These results establish domain orthogonality as a universal geometric law rather than a property of any specific model pair. Verbal truthfulness and arithmetic reasoning occupy geometrically incompatible regions of the latent manifold across every tested architecture combination; a rotation calibrated for one domain is not merely uninformative but actively destructive when applied to the other. A projection matrix must be trained on data representative of the target reasoning domain.

## 6 Limitations and Conclusion

### 6.1 Limitations

#### Benchmark Scope.

Behavioral intervention results are reported on TruthfulQA and GSM8K, covering short-form verbal factual recall and arithmetic word problems respectively. How correction rates generalize to multi-step inference, longer generation contexts, or other reasoning types such as commonsense or causal reasoning has not been established.

#### Sparse Layer Grid.

Layer selection is evaluated at only four relative depth positions, leaving behavior between grid points uncharacterized. Finer-grained sweeps may reveal non-monotonic dynamics or narrow optimal windows the current resolution cannot detect.

#### Quantization Noise.

The Llama-70B teacher was loaded in 4-bit NF4 quantization due to hardware constraints, introducing rounding noise into extracted activations. The 70B results represent a lower bound on full-precision performance rather than a representative evaluation of large-scale teacher utility.

#### Dissociation Layer Generalization.

The full layer sweep confirming dissociation across all 16 depth combinations is conducted on a single model pair (Mistral-7B \rightarrow Qwen-1.5B). Whether the systematic variation in interference magnitude with injection depth generalizes across other architecture combinations remains unverified, though the binary dissociation result itself is confirmed across all 20 pairs at a representative layer combination.

#### Open-Weight Models Only.

Whether affine compatibility holds for proprietary closed-weight architectures or models trained on substantially different data distributions remains untested.

#### Evaluation Metric Ceiling.

• [Dataset entries]
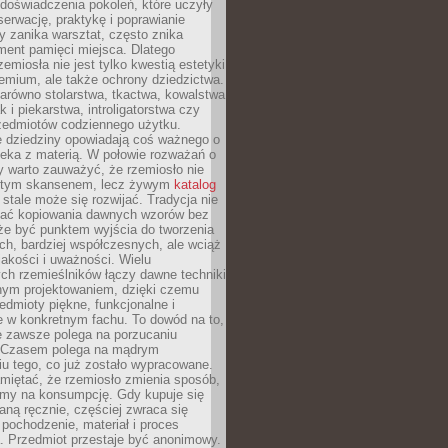
doświadczenia pokoleń, które uczyły
serwację, praktykę i poprawianie
y zanika warsztat, często znika
ment pamięci miejsca. Dlatego
zemiosła nie jest tylko kwestią estetyki
emium, ale także ochrony dziedzictwa.
arówno stolarstwa, tkactwa, kowalstwa
ak i piekarstwa, introligatorstwa czy
rzedmiotów codziennego użytku.
e dziedziny opowiadają coś ważnego o
wieka z materią. W połowie rozważań o
y warto zauważyć, że rzemiosło nie
ętym skansenem, lecz żywym
katalog
 stale może się rozwijać. Tradycja nie
ać kopiowania dawnych wzorów bez
oże być punktem wyjścia do tworzenia
h, bardziej współczesnych, ale wciąż
jakości i uważności. Wielu
ch rzemieślników łączy dawne techniki
ym projektowaniem, dzięki czemu
edmioty piękne, funkcjonalne i
e w konkretnym fachu. To dowód na to,
e zawsze polega na porzucaniu
. Czasem polega na mądrym
u tego, co już zostało wypracowane.
miętać, że rzemiosło zmienia sposób,
zymy na konsumpcję. Gdy kupuje się
ną ręcznie, częściej zwraca się
 pochodzenie, materiał i proces
. Przedmiot przestaje być anonimowy.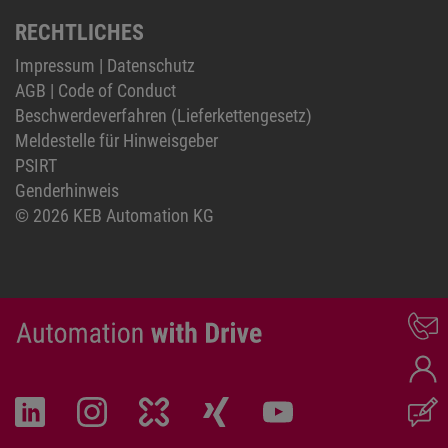
RECHTLICHES
Impressum
|
Datenschutz
AGB
|
Code of Conduct
Beschwerdeverfahren (Lieferkettengesetz)
Meldestelle für Hinweisgeber
PSIRT
Genderhinweis
© 2026 KEB Automation KG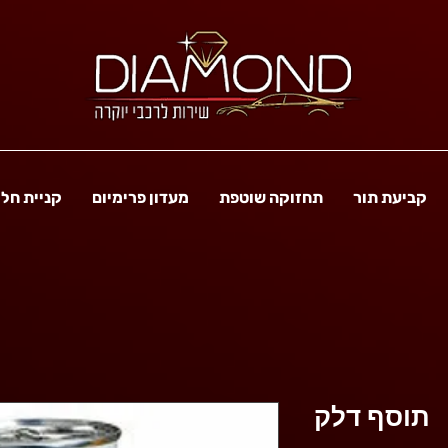
קביעת תור
תחזוקה שוטפת
מעדון פרימיום
קניית חל
תוסף דלק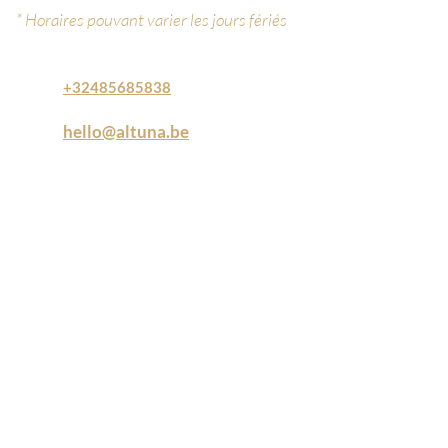
* Horaires pouvant varier les jours fériés
+32485685838
hello@altuna.be
Avenue du luxembourg 42 ,
4020 Liège
Soins populaires
Epilation définitive laser
Hydrafacial
LPG Endermologie
Mesoskin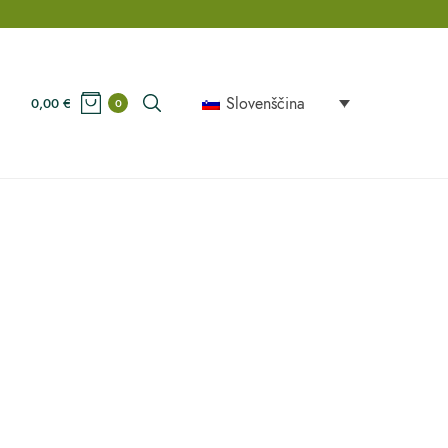
Slovenščina
0,00
€
0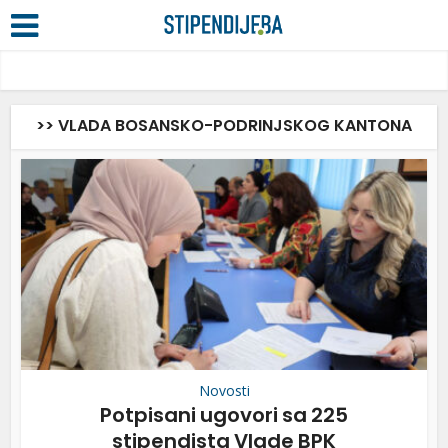
>> VLADA BOSANSKO-PODRINJSKOG KANTONA
Novosti
Potpisani ugovori sa 225
stipendista Vlade BPK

• [ASSIGNMENT]
Answer these questions from the limitations excerpt:
1. Which two benchmarks are the behavioral intervention results reported on?
2. At how many relative depth positions is layer selection evaluated?
3. In what quantization was the Llama-70B teacher loaded?
Use only the limitations excerpt for the answers, not the material.

• [RESULT OF THIS TASK]
1. TruthfulQA and GSM8K
2. Four
3. 4-bit NF4 quantization